Uzun yıllardır Multiple Skleroz (MS) hastalığıyla çaba eden Serdar Ortaç, sıhhat durumuyla ilgili yaptığı çıkışlarla sık sık gündeme geliyor. Bir periyot yürüme zahmeti nedeniyle sahne performanslarında zorlanan sanatçı, geçtiğimiz Harbiye konserinde yaptığı açıklamayla sevenlerine umut olmuştu. “Sağlığıma tekrar kavuştum, yürüyebiliyorum, hatta bisiklet bile sürüyorum” kelamlarıyla büyük alkış toplayan Ortaç, bu güzelleşme bildirisine karşın karamsar duruşundan vazgeçmiş değil.
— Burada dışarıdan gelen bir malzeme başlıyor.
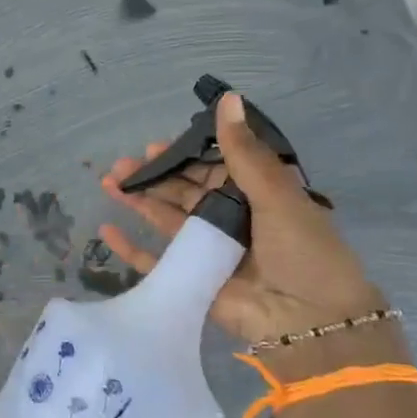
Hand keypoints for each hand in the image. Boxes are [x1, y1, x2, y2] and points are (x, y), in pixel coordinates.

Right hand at [101, 92, 385, 349]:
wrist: (309, 319)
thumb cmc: (302, 250)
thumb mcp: (276, 194)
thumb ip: (243, 152)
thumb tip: (227, 97)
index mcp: (255, 197)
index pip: (212, 169)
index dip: (183, 156)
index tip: (155, 145)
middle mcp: (230, 221)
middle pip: (183, 193)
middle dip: (153, 177)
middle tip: (121, 166)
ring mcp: (208, 251)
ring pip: (166, 220)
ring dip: (138, 202)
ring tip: (109, 184)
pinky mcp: (191, 280)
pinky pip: (155, 261)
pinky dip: (131, 248)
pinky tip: (107, 230)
“KALAN VAKTİM AŞİKÂR DEĞİL”
Ancak ne yazık ki bu olumlu tablo uzun sürmedi. Vakit zaman özel hayatına dair karamsar açıklamalar yapan Ortaç, son demecinde çok daha umutsuz bir tavır sergiledi. Sanatçı, “Ömrüm ya 10-15 yıl kaldı ya da hiç… Zati çoluk çocuk da yok” diyerek yalnızlığını ve sıhhat durumunun ciddiyetini gözler önüne serdi. Bu sözleri, yalnızca fizikî bir hastalığın değil, tıpkı vakitte derin bir ruhsal yorgunluğun da işareti olarak değerlendirildi.
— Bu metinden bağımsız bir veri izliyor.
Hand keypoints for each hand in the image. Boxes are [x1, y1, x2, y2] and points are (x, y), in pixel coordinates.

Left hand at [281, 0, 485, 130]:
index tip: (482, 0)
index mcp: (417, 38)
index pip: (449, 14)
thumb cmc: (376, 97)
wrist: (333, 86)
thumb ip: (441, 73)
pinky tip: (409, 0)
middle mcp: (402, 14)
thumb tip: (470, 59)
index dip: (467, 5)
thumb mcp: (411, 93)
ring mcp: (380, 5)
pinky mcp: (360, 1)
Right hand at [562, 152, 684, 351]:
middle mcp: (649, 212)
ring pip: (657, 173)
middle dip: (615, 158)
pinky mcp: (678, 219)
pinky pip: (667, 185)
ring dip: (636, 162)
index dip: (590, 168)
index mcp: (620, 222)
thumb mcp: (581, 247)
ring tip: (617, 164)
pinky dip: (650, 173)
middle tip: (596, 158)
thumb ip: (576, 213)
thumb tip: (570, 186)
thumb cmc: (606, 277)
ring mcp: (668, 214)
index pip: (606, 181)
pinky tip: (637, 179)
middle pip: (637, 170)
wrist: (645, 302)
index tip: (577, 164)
LÜKS VİLLADAN GERİYE TEK BİR KONUT
Yıllar evvel yaşadığı yüksek meblağlı kumar borçlarını ödediğini daha evvel lisana getiren Serdar Ortaç, elinde sadece İstanbul Boğazı’na karşı konumlanmış 8 odalı, 750 metrekarelik bir villa kaldığını tabir etmişti. Bu villayı da çalışanları ortasında paylaştırmayı planladığını şu sözlerle ifade etti, “Fazla param da yok. Mirasımı çalışanlarıma bıraktım. Bir konut var, bölüşsünler. Ne çocuk var ne servet, yalnızca çalışanlarım var. O tek meskenim onların olsun, kalan vaktim belirli değil zati.”
RUH HALİ TASA VERİYOR
Bir müddettir toplumsal medya ve röportajlarında daha karamsar bir profil çizen Ortaç, hem sıhhat süreci hem de ferdî hayatındaki gelişmelerle gündemden düşmüyor. Hayranları sanatkarın yine güçlü sahne performanslarıyla ve daha umut dolu açıklamalarla anılmasını temenni ediyor.
More Stories
22 Temmuz TV yayın akışı! Bugün televizyonda neler var?
Dudak uçuklatan talep sonu oldu! Burak Özçivit Kuruluş Osman’a veda etti
Ozan Akbaba Uzak Kent’ten ayrıldı mı?